■ DIRECTIONS FOR THIS TASK: Reproduce the entries, starting at the line containing "maximum_value" and ending at the last line of the entries.

[Extracted records]
○ ○ ○

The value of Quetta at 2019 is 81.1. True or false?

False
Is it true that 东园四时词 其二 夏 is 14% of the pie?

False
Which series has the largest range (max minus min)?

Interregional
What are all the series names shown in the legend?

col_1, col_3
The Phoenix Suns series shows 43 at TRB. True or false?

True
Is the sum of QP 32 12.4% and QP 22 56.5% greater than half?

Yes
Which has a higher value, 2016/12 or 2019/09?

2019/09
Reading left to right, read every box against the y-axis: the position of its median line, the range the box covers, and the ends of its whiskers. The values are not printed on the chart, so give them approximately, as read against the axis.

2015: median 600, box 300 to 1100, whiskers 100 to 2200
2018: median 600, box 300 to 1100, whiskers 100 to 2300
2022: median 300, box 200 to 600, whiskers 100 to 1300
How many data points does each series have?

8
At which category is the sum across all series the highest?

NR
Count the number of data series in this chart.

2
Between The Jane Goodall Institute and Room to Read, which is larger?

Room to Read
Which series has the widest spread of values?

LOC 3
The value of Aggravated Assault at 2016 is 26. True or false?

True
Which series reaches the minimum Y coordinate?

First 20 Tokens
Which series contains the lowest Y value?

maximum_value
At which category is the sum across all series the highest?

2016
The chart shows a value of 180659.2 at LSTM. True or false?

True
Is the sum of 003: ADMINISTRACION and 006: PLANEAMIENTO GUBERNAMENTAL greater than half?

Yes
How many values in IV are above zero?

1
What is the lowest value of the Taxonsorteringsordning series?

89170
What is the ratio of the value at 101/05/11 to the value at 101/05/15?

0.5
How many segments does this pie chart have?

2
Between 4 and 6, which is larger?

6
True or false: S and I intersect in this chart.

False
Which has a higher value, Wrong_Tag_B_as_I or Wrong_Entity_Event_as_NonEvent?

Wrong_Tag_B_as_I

○ ○ ○

■ SOLUTION FOR THIS PROBLEM:
maximum_value
At which category is the sum across all series the highest?

2016
The chart shows a value of 180659.2 at LSTM. True or false?

True
Is the sum of 003: ADMINISTRACION and 006: PLANEAMIENTO GUBERNAMENTAL greater than half?

Yes
How many values in IV are above zero?

1
What is the lowest value of the Taxonsorteringsordning series?

89170
What is the ratio of the value at 101/05/11 to the value at 101/05/15?

0.5
How many segments does this pie chart have?

2
Between 4 and 6, which is larger?

6
True or false: S and I intersect in this chart.

False
Which has a higher value, Wrong_Tag_B_as_I or Wrong_Entity_Event_as_NonEvent?

Wrong_Tag_B_as_I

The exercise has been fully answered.